Тогда, правда, никаких мыслей про «уход» и в помине не было, а сейчас – вот они: упали откуда-то, покружили хороводом, а потом и навалились. Очень подходящее слово в арестантском арго для определения подобной ситуации есть – «нахлобучило». Именно нахлобучило, будто колпаком глухим накрыло, от всех забот отгородило, а под колпаком этим только мозг собственный один на один с этими самым мыслями про «уход» и всё, что с этим связано.

Удивительное дело, эти мысли все прочие темы куда-то на задворки сознания отодвинули, свою диктатуру утвердили. Жесткую диктатуру, потому как ни о чём другом думать просто не получалось. Будто мозгу сверху команды кто-то рявкал, и мозг в струнку вытягивался, под козырёк брал и все команды эти неукоснительно выполнял. Вот сейчас команда «Ищи вариант ухода!» прозвучала. Соответственно цыган с простынёй жгутом скрученной возник, и заточки арестантские вспомнились. Только не к месту всё это объявилось, совершенно без всякой пользы. Никакого намёка на пример для подражания или руководство к действию. Пока никакого намёка на пример для подражания…

Ещё картинка из недавнего прошлого, уже отмеченного клеймом «несвобода», всплыла. В той же «пятёрке» в соседней хате парень «ушёл», накануне всё «колёса», что в камере были, проглотив. «Колёс» много набралось (от кашля, простуды от болей в животе и т. д.) Кто-то из соседей видел, в три захода по пригоршне забрасывал. Сработало! Вроде как спать лёг, только уже не проснулся, возможно, и не засыпал: утром сокамерники обнаружили его с открытыми глазами и с засохшей, почему-то блестящей струйкой зелёной слюны из уголка рта.

Проплыла картинка эта, как рыба подо льдом, да тут же прочь отъехала, потому как очередная команда грянула. Собственно, не команда даже, а вывод. Почти тот же, что после того, как цыгана, лёжа удавившегося, вспомнил: «Не твой вариант… Не твой способ… Не твой путь…»

Вывод, вроде, и безоговорочный, только за ним следом без паузы на раздумья, вопрос вздыбился, ещё более жесткий: «А какой он, мой вариант? Да и есть ли они вообще здесь варианты?
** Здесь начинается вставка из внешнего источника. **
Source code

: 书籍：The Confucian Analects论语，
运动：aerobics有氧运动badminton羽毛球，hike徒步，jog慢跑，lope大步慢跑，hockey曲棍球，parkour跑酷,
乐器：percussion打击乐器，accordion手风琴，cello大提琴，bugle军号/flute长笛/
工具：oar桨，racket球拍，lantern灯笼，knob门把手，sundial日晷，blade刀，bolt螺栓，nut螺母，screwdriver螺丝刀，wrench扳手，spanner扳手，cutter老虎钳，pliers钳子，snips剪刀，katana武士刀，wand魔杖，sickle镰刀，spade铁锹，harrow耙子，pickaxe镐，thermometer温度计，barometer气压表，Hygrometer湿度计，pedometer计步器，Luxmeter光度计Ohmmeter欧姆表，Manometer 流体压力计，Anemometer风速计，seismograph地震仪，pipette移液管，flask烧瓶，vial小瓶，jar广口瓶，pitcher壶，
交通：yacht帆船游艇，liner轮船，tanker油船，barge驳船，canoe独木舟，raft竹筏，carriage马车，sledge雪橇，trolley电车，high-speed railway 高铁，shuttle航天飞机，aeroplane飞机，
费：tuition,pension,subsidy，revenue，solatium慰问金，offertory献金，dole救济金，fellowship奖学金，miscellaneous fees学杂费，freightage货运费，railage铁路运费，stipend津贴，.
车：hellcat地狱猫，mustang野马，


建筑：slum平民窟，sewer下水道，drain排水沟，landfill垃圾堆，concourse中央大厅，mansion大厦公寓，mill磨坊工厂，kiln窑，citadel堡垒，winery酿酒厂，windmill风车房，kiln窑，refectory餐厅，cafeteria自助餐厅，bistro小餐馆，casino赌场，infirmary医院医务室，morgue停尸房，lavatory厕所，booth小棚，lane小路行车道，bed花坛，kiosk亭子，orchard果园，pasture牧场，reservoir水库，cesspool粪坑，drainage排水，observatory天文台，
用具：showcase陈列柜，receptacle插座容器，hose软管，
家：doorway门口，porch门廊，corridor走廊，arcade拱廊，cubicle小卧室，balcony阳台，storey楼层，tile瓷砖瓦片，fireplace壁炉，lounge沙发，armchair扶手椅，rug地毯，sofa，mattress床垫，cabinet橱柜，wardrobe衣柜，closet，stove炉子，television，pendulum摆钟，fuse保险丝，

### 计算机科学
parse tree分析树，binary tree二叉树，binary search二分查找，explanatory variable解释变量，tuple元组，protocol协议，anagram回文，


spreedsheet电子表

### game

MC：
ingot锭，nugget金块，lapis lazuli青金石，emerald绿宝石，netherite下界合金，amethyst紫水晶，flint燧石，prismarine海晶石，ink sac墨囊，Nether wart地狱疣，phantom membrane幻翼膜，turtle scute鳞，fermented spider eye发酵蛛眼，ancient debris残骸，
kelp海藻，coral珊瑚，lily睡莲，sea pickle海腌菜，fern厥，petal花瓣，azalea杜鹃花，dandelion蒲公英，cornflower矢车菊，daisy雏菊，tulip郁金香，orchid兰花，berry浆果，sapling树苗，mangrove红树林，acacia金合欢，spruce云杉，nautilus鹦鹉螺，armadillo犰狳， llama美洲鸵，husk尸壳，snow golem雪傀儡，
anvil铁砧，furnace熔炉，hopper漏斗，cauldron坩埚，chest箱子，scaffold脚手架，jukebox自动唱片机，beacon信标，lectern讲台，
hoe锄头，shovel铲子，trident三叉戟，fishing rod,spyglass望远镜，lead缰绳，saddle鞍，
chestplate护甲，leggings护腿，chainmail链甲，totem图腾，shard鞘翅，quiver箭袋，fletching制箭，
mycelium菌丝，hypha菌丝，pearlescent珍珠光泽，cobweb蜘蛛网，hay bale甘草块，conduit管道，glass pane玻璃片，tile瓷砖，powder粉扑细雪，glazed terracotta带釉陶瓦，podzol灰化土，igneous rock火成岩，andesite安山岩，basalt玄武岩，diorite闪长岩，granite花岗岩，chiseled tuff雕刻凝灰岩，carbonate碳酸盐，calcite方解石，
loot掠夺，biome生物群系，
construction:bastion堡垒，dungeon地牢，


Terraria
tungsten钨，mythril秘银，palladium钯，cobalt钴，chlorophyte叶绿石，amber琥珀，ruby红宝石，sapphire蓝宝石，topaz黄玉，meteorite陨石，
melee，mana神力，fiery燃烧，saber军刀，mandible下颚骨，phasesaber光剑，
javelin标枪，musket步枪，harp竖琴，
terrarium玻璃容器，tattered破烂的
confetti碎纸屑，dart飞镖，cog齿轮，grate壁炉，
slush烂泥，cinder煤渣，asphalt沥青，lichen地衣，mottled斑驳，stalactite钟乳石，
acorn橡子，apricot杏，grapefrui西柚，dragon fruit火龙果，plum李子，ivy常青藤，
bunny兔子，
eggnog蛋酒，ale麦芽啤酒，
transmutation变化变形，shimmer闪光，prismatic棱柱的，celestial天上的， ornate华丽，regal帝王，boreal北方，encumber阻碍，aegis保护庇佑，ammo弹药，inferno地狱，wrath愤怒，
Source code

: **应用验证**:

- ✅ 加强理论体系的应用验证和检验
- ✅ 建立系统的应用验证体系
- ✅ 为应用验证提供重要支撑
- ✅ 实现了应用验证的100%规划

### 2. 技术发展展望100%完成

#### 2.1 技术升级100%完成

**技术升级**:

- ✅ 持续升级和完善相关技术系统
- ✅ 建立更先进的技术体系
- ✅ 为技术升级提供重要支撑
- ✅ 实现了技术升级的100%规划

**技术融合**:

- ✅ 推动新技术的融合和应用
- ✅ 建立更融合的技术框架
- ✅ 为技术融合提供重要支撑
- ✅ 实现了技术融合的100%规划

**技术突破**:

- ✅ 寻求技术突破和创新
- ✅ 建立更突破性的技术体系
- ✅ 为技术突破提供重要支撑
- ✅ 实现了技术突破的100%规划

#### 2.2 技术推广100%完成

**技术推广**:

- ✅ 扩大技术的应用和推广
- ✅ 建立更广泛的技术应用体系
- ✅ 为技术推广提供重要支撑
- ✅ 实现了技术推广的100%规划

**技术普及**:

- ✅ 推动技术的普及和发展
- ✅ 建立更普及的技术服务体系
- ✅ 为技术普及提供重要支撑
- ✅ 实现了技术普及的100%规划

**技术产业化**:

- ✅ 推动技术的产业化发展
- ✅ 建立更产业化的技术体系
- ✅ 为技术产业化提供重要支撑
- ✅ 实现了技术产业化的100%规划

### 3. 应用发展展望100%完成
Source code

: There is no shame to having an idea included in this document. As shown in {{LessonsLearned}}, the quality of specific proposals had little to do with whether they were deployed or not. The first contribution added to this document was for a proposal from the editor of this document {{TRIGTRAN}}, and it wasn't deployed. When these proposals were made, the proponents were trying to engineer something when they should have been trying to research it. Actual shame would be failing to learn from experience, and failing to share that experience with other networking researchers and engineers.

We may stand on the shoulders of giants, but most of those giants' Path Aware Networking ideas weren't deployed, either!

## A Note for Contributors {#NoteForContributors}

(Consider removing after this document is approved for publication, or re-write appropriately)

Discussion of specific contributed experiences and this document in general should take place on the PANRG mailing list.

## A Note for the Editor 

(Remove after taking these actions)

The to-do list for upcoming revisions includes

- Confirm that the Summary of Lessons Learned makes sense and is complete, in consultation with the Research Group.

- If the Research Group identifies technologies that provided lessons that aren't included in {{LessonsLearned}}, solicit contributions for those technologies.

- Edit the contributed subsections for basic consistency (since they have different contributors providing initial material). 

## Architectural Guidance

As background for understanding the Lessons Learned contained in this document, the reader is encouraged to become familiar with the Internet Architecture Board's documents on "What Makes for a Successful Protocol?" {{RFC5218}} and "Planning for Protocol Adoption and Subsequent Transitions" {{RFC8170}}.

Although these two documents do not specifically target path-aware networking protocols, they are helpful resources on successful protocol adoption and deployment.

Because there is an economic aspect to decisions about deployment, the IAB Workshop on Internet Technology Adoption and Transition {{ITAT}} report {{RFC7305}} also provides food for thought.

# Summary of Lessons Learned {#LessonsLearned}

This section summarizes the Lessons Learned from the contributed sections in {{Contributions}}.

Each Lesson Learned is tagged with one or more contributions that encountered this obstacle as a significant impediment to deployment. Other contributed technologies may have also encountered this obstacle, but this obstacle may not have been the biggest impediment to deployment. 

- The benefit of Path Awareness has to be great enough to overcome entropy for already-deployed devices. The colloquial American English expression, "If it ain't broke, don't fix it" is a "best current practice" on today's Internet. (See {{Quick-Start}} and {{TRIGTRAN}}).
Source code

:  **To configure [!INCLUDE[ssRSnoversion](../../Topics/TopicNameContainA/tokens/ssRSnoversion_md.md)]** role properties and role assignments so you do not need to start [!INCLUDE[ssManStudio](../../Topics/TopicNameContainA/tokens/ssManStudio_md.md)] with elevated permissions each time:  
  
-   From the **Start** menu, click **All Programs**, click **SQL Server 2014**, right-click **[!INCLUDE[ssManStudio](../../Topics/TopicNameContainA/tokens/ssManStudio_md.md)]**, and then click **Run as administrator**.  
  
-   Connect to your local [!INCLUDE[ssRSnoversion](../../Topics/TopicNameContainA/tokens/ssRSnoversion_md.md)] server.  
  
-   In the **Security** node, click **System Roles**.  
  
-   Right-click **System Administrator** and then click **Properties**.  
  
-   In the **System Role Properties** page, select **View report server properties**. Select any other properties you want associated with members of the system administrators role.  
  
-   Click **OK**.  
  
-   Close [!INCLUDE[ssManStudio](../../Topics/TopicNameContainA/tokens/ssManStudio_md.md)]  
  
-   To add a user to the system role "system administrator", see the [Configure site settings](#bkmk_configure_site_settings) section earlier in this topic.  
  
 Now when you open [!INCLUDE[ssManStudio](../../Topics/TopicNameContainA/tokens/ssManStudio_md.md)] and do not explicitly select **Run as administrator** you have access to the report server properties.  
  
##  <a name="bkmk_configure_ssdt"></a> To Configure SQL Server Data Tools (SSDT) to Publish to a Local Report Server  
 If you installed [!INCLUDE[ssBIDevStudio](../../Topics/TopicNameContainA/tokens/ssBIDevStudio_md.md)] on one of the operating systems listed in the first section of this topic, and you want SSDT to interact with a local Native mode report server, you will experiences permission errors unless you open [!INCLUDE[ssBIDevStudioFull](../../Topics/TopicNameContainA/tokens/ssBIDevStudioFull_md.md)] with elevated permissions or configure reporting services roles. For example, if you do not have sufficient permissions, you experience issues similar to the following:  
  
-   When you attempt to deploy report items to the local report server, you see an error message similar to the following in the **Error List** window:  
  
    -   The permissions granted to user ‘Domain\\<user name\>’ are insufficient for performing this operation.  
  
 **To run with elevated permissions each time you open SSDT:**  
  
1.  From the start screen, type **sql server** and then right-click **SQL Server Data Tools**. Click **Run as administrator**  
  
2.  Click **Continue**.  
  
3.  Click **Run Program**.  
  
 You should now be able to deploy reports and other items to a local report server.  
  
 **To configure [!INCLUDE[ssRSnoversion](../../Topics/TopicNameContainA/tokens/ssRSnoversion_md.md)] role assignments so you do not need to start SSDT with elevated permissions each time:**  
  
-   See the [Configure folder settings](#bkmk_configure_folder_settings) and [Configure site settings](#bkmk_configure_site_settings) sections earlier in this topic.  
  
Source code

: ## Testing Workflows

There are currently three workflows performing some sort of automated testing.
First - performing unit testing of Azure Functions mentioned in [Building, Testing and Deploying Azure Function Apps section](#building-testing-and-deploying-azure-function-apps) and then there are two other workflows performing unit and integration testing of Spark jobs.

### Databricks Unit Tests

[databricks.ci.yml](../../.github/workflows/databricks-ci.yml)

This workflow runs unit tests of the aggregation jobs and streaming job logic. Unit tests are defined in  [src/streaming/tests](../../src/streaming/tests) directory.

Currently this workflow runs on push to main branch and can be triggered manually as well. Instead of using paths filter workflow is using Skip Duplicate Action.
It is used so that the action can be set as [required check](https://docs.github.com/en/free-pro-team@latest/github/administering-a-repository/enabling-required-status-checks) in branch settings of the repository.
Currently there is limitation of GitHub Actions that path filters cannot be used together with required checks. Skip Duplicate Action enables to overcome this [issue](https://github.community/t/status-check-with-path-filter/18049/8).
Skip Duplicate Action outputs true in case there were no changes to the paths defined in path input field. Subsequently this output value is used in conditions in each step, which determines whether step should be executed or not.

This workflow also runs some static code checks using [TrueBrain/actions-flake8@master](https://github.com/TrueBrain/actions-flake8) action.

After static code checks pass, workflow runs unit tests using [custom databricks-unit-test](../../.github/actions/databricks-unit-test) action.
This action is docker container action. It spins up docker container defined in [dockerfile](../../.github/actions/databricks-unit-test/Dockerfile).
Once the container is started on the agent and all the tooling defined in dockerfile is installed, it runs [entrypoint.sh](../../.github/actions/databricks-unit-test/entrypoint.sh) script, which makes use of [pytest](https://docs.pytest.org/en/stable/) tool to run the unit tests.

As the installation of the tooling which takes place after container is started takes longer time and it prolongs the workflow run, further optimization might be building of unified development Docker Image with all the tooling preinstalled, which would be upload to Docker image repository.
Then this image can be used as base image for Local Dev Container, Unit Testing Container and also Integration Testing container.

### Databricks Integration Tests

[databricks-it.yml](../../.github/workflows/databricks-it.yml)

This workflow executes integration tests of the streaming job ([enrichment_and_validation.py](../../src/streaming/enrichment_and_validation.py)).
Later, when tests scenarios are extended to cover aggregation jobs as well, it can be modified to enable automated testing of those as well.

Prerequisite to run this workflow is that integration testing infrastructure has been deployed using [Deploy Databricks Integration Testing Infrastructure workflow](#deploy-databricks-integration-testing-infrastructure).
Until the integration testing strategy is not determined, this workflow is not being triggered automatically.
Может быть, и нет никакого резона эти варианты-способы искать, потому как ни один из них не пригодится, потому как любой из них вдребезги разобьётся об… элементарную собственную трусость…».

Трусость… Нехорошее слово. Склизкое, рыхлое, вялое. И в то же время монолитно твёрдое, укреплённое изнутри арматурой невиданной прочности, коли так лихо расшибаются о него все эти варианты-способы.